Blog Entry

Cooley's homecoming an emotional, relieving event

Posted on: November 15, 2011 12:37 am
By Matt Norlander

BRIDGEPORT, Conn. -- Monday night was the toughest game Providence coach Ed Cooley ever had to endure at Webster Bank Arena -- and he did it on an opposing sideline. The former Fairfield coach, who went 92-69 with the Stags (his only other job as a head coach) the past five years, saw his Friars upset -- yes, upset; the Stags were 7.5-point favorites -- the home team in front of a crowd of 6,375 people.

It was the regular-season attendance record for Fairfield. Cooley, who is beloved in the area despite never making an NCAA tournament, coming back was a large part of it, in addition to the fact Fairfield's considered an elite team in the MAAC, with Iona. 

Cooley's team played well against his former one. Twice the Friars gave up double-digit leads, but the third time they put a barrier between themselves and the Stags, it didn't get close again. Providence 80, Fairfield 72. Cooley was so relieved the game had come and the day was finally over.

“I’m so happy today’s over,” Cooley said. “Just all the dog-gone questions. It’s about the players, it’s not about me. Make it about our players.”

But it was about Cooley and about one player: Fairfield's Rakim Sanders. Sanders is the fifth-year forward at Fairfield with the NBA game who was recruited by Cooley way back when. Back when Cooley was an assistant on the grind with Boston College, working toward his first head-coaching job, which he did get in 2006 at Fairfield.

Sanders transferred out of Boston College to Fairfield two years ago. The goal was to play for Cooley, for just the one year of eligibility he'd have left. Sanders scored more than a thousand points in ACC play. The two had become close over the years, and it was believed they'd reach the NCAA tournament together. He took his mandatory redshirt season last year and waited it out, watched a Fairfield team win the regular season in the MAAC but fall in the semifinals -- at home -- of the conference tourney.

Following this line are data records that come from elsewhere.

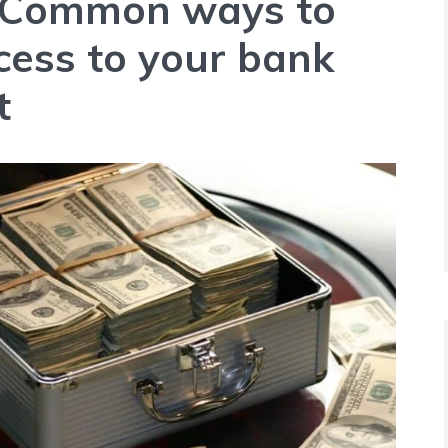
Common ways to
cess to your bank
t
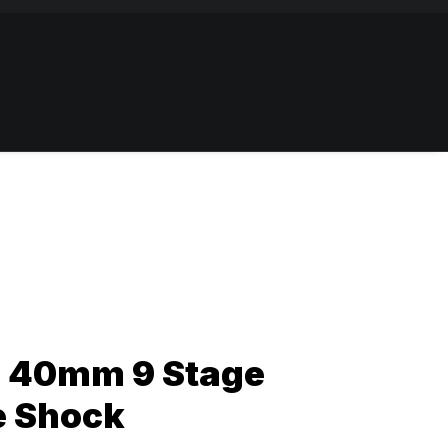
 40mm 9 Stage
e Shock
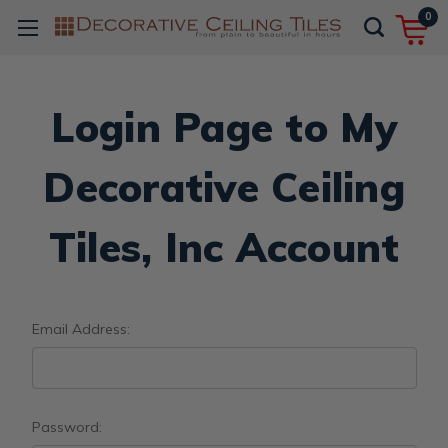
0
Login Page to My
Decorative Ceiling
Tiles, Inc Account
Email Address:
Password:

After the season, the Providence job opened up, and Cooley had to take his hometown, dream gig. Marriage of coach/recruiter and player never came to be. Monday night, it was a bit awkward, as Cooley had to coach against a kid he brought closely into his life.

“I could say a thousand things about the guy,” Sanders said. “Great guy. Just, somebody you could talk to on a personal level. Growing up without a father figure, watching how he worked, went home to his family and kids -- he’s a beautiful person.”

Cooley did his best to answer all the questions one more time, but to make it more about his current kids. He acknowledged how much Sanders meant to him, but, really, the win was more uplifting than symbolic at this point for him.

“It was an emotional day for me, all-around,” Cooley said. “Today was about Providence College. … I’m very proud of the community coming out to support both teams. I’ll forever be a part of this (the Fairfield) program."

Sanders was a monster Monday night. He looked like an NBA draft pick, scoring 25 and grabbing nine boards despite being hampered with foul trouble and only getting 28 minutes of playing time. He certainly wasn't distracted -- but his team looked lackluster when he wasn't on the floor.

“I think I focused on the game well,” Sanders said. “It was about us, and what we did. It’s not about Cooley coming back and what he was going to do. But I’m sure a lot of our guys were a little more emotional, a little more up to play. It’s like any other game, really, for me. It’s not about me -- it’s about how we played and this new chapter for us.”

What's more, it was the first Providence road win in nearly two years (Jan. 14, 2010 against DePaul), a fact Cooley was unaware of until it was pointed out to him earlier in the day. He and his team were also aware of how they weren't expected to win this game.

“I told my team. We played a veteran team, we’re young, they’re experienced, they earned that line to start the game,” Cooley said. “I definitely told my team about that. There’s no secrets, no secrets in that locker room.”

And no secrets about what Cooley meant to Fairfield, what Fairfield meant to him, and what Sanders and Cooley still mean to each other. But those relationship can continue to grow well after this season has past. The two programs got their shot at each other, the former coach one, and now everyone can move on. After seeing the body language in the hall afterward, it's definitely what everyone is ready for, almost as if this was an irritating chore that needed to be taken care of before each team's season could really begin.